Exercise brief
Print the records again, character for character.

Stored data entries
———
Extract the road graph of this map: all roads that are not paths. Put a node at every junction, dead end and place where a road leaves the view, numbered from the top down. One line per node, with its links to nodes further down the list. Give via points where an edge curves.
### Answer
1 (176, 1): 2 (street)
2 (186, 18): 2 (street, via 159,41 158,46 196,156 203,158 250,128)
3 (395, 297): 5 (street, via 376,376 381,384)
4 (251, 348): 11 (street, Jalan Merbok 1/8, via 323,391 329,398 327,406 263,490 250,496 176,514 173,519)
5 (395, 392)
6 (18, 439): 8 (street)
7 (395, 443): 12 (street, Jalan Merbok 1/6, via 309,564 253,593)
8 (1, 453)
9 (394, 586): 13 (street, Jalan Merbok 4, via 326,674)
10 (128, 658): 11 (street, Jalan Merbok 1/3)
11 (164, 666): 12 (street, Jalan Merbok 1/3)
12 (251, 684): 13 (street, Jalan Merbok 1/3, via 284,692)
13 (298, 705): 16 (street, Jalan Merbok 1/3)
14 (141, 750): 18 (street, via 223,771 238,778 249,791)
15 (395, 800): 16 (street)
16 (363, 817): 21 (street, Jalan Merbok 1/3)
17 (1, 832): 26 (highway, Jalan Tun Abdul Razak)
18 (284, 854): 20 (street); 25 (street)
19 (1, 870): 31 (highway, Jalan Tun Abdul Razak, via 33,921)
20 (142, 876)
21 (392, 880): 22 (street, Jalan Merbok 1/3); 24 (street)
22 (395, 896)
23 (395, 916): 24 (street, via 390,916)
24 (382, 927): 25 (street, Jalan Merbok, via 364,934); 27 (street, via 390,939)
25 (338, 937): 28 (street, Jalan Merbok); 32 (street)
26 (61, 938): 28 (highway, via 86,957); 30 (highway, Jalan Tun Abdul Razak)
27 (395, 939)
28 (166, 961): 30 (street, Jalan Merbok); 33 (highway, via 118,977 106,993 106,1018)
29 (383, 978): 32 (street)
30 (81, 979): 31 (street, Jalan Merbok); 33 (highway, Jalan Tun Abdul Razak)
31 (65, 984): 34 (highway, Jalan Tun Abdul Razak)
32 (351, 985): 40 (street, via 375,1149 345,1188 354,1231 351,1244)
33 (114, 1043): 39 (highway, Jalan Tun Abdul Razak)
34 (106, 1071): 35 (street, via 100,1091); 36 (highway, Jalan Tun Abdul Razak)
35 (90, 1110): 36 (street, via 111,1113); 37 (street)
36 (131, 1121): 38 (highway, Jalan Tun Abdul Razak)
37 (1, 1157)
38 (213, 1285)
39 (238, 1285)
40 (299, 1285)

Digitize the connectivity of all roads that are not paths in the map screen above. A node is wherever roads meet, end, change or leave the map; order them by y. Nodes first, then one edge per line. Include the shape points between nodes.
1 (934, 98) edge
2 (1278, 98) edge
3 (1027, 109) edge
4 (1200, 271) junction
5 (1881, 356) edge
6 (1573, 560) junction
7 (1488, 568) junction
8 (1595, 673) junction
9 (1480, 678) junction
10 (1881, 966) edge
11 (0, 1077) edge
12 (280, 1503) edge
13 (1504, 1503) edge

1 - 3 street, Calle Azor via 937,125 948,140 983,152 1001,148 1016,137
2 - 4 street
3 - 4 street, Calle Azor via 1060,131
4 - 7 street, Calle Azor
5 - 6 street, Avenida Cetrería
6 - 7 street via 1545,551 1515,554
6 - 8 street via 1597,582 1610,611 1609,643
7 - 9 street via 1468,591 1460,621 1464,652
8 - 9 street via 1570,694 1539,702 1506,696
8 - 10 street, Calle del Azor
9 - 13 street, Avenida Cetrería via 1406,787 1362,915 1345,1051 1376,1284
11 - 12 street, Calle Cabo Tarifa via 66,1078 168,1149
———
Task answer
Extract the road graph of this map: all roads that are not paths. Put a node at every junction, dead end and place where a road leaves the view, numbered from the top down. One line per node, with its links to nodes further down the list. Give via points where an edge curves.
### Answer
1 (176, 1): 2 (street)
2 (186, 18): 2 (street, via 159,41 158,46 196,156 203,158 250,128)
3 (395, 297): 5 (street, via 376,376 381,384)
4 (251, 348): 11 (street, Jalan Merbok 1/8, via 323,391 329,398 327,406 263,490 250,496 176,514 173,519)
5 (395, 392)
6 (18, 439): 8 (street)
7 (395, 443): 12 (street, Jalan Merbok 1/6, via 309,564 253,593)
8 (1, 453)
9 (394, 586): 13 (street, Jalan Merbok 4, via 326,674)
10 (128, 658): 11 (street, Jalan Merbok 1/3)
11 (164, 666): 12 (street, Jalan Merbok 1/3)
12 (251, 684): 13 (street, Jalan Merbok 1/3, via 284,692)
13 (298, 705): 16 (street, Jalan Merbok 1/3)
14 (141, 750): 18 (street, via 223,771 238,778 249,791)
15 (395, 800): 16 (street)
16 (363, 817): 21 (street, Jalan Merbok 1/3)
17 (1, 832): 26 (highway, Jalan Tun Abdul Razak)
18 (284, 854): 20 (street); 25 (street)
19 (1, 870): 31 (highway, Jalan Tun Abdul Razak, via 33,921)
20 (142, 876)
21 (392, 880): 22 (street, Jalan Merbok 1/3); 24 (street)
22 (395, 896)
23 (395, 916): 24 (street, via 390,916)
24 (382, 927): 25 (street, Jalan Merbok, via 364,934); 27 (street, via 390,939)
25 (338, 937): 28 (street, Jalan Merbok); 32 (street)
26 (61, 938): 28 (highway, via 86,957); 30 (highway, Jalan Tun Abdul Razak)
27 (395, 939)
28 (166, 961): 30 (street, Jalan Merbok); 33 (highway, via 118,977 106,993 106,1018)
29 (383, 978): 32 (street)
30 (81, 979): 31 (street, Jalan Merbok); 33 (highway, Jalan Tun Abdul Razak)
31 (65, 984): 34 (highway, Jalan Tun Abdul Razak)
32 (351, 985): 40 (street, via 375,1149 345,1188 354,1231 351,1244)
33 (114, 1043): 39 (highway, Jalan Tun Abdul Razak)
34 (106, 1071): 35 (street, via 100,1091); 36 (highway, Jalan Tun Abdul Razak)
35 (90, 1110): 36 (street, via 111,1113); 37 (street)
36 (131, 1121): 38 (highway, Jalan Tun Abdul Razak)
37 (1, 1157)
38 (213, 1285)
39 (238, 1285)
40 (299, 1285)

Digitize the connectivity of all roads that are not paths in the map screen above. A node is wherever roads meet, end, change or leave the map; order them by y. Nodes first, then one edge per line. Include the shape points between nodes.
1 (934, 98) edge
2 (1278, 98) edge
3 (1027, 109) edge
4 (1200, 271) junction
5 (1881, 356) edge
6 (1573, 560) junction
7 (1488, 568) junction
8 (1595, 673) junction
9 (1480, 678) junction
10 (1881, 966) edge
11 (0, 1077) edge
12 (280, 1503) edge
13 (1504, 1503) edge

1 - 3 street, Calle Azor via 937,125 948,140 983,152 1001,148 1016,137
2 - 4 street
3 - 4 street, Calle Azor via 1060,131
4 - 7 street, Calle Azor
5 - 6 street, Avenida Cetrería
6 - 7 street via 1545,551 1515,554
6 - 8 street via 1597,582 1610,611 1609,643
7 - 9 street via 1468,591 1460,621 1464,652
8 - 9 street via 1570,694 1539,702 1506,696
8 - 10 street, Calle del Azor
9 - 13 street, Avenida Cetrería via 1406,787 1362,915 1345,1051 1376,1284
11 - 12 street, Calle Cabo Tarifa via 66,1078 168,1149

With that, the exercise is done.